# PAGE EXTRACT:
○ ○ ○ ○ ○

Monday, December 01, 2008
If you have an excel file over 10mb in size excel could become unstable and it will take forever to save, backup, or pretty much do anything with. It will also use significantly more memory, degrading the performance of your machine as a whole.
I've worked in several offices dealing with excel files pushing 30mb. The reality is that these files need only be around 3 or 4mb. Regardless of how many rows of data you may be storing.
Here are my key tips to reducing the size of your excel file:
1. Remove pictures
Shadows, images, and drawings all increase file size, drawing objects created by adding 3d effects or shadows have the worst effect as they're just stored as (large) pictures. If you've added shadows to some cells, remove them.
Coloring cells also has a negative effect on file size, although more limited.
2. Delete unwanted Rows
This sounds silly, but it has a massive effect on file size.
Here's a really simple example:
I've created a workbook with 3 sheets, each with 1000 records covering 18 columns. if I write some simple text to cell 65000 in each sheet the file size jumps by 500kb.

Excel sometimes seems to extend the lower boundry of worksheets without any real reason, so if you're working with large files I suggest you check to see if there are reams of unused rows.
I've reduced the size of one particular file from 24mb to 1.5mb using only this tactic.
This also leads me on to my third point
3. Don't let macro's loop over every cell in a row / column
There are plenty of macros that will perform an assessment on every single cell in a particular column, all the way down to row 65k
Not only will this make it take about 20 minutes to run, but it can easily trick excel into thinking that it needs to save the contents of every single row (see point 2).

○ ○ ○ ○ ○

# LISTED ENTRIES:

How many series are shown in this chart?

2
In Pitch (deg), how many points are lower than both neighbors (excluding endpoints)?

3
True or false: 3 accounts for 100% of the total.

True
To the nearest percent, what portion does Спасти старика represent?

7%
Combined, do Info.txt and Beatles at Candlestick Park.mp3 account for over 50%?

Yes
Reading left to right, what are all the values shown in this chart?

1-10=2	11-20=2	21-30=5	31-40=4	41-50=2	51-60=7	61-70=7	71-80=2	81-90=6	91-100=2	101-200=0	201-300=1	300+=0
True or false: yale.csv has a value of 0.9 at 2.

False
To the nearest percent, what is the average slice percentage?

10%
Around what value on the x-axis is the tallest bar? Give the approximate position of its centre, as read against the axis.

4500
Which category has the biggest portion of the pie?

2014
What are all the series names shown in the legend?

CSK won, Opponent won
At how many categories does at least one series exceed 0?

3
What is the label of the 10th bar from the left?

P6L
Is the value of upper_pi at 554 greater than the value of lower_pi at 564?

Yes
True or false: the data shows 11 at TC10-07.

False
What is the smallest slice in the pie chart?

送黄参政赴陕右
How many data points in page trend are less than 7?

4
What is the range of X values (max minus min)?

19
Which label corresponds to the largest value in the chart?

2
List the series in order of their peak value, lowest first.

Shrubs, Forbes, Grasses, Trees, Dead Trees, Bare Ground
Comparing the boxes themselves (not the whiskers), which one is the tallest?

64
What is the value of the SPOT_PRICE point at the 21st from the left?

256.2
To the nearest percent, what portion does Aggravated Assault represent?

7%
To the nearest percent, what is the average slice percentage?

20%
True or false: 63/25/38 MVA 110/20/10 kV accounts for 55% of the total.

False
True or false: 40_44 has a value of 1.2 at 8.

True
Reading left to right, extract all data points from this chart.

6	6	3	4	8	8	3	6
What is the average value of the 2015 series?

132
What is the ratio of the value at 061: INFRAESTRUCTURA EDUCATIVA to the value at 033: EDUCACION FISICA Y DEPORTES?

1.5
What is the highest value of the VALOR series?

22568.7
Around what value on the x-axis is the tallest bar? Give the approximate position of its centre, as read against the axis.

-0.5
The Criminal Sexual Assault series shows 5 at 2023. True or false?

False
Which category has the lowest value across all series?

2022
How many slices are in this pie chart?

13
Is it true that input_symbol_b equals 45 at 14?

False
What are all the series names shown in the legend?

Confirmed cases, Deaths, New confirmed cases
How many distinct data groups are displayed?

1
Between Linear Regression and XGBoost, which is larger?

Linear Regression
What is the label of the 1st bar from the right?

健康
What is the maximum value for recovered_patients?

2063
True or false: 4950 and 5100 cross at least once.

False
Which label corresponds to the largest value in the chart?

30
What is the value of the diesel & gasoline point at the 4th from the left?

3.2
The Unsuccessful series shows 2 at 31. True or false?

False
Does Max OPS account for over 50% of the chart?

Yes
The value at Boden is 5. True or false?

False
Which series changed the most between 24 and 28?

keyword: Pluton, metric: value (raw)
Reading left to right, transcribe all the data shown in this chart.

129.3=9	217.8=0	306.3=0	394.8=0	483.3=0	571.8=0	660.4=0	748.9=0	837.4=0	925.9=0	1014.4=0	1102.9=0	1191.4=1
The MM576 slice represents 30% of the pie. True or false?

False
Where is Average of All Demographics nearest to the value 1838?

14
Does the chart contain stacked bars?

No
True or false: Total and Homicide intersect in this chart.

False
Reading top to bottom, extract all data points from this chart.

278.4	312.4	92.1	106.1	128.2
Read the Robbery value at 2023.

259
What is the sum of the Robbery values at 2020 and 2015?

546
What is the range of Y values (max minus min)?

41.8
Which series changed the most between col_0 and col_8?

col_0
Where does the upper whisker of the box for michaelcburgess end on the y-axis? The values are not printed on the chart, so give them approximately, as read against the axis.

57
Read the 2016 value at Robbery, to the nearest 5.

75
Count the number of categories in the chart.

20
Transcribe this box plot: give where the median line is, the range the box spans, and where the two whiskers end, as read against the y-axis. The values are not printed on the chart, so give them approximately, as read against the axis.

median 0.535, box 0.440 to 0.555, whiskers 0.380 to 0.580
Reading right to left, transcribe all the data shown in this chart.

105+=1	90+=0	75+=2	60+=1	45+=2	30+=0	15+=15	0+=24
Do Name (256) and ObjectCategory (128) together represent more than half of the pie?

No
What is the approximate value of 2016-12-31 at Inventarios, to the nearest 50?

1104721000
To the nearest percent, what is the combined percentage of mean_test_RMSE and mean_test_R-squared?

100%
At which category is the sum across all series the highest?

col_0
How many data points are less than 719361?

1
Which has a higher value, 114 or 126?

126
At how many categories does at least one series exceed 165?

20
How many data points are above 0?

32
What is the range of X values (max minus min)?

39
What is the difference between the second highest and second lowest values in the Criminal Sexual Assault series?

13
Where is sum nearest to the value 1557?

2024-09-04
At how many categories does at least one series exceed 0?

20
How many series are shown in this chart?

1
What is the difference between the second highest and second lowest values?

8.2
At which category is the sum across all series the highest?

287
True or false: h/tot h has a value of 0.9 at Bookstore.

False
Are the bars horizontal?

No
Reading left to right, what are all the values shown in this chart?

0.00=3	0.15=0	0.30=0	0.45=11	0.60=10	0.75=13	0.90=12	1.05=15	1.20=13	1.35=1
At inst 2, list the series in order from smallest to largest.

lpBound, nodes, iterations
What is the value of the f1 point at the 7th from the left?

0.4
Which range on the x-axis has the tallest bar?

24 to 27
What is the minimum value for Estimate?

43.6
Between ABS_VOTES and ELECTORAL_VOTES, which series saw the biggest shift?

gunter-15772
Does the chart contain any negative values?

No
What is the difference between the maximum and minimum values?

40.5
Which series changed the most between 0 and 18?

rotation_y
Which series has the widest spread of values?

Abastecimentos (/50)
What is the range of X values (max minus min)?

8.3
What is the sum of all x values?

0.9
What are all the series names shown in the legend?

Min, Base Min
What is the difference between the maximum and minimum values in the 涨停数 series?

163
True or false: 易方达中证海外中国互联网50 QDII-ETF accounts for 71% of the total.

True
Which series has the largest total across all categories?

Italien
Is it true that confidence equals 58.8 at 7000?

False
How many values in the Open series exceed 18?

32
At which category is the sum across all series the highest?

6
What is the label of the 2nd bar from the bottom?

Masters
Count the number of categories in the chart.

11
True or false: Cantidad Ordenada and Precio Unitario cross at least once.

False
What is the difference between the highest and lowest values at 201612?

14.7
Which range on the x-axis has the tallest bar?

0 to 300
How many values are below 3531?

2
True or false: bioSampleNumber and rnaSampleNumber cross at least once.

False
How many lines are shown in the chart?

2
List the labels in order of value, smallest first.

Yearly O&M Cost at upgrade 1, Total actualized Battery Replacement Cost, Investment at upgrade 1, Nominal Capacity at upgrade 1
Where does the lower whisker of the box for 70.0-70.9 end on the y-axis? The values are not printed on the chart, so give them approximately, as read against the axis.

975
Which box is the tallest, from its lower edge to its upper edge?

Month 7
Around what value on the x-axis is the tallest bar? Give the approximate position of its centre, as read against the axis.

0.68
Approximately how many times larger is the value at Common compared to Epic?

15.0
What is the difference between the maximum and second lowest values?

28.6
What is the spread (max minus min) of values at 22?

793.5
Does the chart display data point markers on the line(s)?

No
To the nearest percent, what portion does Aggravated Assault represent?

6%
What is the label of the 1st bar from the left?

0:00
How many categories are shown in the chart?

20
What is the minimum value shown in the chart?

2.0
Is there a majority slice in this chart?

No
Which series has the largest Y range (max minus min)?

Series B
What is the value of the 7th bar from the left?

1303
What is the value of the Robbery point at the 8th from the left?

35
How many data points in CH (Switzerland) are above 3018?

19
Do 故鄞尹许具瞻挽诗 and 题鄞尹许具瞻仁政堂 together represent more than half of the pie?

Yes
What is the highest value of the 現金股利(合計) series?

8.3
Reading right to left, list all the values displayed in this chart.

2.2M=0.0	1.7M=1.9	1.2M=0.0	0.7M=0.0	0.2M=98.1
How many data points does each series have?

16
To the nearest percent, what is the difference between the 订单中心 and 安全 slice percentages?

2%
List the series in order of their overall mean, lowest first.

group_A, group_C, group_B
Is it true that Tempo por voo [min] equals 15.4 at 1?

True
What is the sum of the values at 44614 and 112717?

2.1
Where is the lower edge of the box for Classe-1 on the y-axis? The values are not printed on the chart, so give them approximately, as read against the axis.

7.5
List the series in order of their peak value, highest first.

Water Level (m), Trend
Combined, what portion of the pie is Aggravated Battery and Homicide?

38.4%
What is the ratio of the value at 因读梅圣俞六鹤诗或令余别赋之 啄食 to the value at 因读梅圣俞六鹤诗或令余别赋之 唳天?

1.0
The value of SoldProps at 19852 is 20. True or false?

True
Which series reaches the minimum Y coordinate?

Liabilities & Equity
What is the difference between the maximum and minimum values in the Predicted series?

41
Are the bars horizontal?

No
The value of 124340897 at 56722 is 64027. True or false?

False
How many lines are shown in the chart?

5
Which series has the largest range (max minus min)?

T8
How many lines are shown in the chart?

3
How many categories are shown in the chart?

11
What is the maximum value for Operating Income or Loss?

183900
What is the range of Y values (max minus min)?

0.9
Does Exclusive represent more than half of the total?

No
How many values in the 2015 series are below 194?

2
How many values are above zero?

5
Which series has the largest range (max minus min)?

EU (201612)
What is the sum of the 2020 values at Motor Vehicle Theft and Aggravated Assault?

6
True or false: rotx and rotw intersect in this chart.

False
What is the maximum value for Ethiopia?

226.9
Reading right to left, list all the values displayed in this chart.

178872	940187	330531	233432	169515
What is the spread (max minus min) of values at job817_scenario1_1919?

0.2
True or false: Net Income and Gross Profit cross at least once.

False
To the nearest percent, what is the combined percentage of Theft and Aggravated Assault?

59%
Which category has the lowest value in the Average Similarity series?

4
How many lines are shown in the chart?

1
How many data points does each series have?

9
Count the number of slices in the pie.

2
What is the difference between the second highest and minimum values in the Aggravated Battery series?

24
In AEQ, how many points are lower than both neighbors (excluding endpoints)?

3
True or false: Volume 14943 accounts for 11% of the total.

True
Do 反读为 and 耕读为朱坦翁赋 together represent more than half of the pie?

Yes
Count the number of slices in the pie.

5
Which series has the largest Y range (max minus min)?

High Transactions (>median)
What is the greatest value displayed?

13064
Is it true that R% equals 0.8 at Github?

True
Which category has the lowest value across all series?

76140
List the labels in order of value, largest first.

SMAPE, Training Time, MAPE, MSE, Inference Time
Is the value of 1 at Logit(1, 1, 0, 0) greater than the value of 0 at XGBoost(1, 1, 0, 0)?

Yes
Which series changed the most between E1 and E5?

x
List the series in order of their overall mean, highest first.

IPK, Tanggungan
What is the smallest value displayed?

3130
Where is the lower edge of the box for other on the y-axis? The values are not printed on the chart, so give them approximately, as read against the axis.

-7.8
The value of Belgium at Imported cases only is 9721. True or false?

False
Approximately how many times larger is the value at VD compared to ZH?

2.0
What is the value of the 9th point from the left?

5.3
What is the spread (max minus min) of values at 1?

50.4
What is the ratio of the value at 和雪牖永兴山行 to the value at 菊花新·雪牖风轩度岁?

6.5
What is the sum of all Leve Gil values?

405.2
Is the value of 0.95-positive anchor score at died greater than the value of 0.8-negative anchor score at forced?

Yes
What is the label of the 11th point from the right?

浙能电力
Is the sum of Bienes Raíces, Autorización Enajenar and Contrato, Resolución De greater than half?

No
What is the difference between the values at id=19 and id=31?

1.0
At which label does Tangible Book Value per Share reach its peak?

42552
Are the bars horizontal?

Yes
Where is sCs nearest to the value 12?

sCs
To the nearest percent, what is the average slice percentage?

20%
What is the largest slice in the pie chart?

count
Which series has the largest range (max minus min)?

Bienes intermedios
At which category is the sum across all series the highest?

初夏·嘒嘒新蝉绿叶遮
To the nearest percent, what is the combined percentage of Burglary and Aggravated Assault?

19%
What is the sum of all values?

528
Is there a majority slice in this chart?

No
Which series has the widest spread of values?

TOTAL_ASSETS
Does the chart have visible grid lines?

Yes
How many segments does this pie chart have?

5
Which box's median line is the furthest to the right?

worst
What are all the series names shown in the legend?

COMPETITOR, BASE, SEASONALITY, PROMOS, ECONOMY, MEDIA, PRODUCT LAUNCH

○ ○ ○ ○ ○

# REQUIRED WORK:
1. List the numbered tips given in the Excel file size text above, using their headings.
2. Continue the Excel file size text from the point where it stops.

# RESPONSES FOR EACH TASK:
1.
1. Remove pictures
2. Delete unwanted Rows
3. Don't let macro's loop over every cell in a row / column

2.
Here's a simple loop which will only iterate over cells if they're occupied (your data will have to be in a proper table-structure):
dim usefulCell as Range
set usefulCell = SampleSheet.Range(col1_header_range_name)
Do until usefulCell.Value = ""
'Do some stuff here, for example:
CustomerObject.Name = usefulcell.Value
CustomerObject.Address = usefulcell.offset(0, 1).Value
CustomerObject.Age = usefulcell.offset(0, 2).Value
'etc
set usefulCell = usefulCell.offset(1, 0)
Loop
4. Don't do things twice
Don't have more formulae than you have to. If you're relying on a specific calculation multiple times, only calculate it once, then refer to that calculation in subsequent cells.
Don't replicate data, there's no point copying huge wads of data from one worksheet to another, reorganize so that you only need it in one place
Use static values wherever possible: If data comes from some external source, milk that source to the max. Anything you are calculating which could be imported SHOULD be imported, calculations increase file size and reduce performance.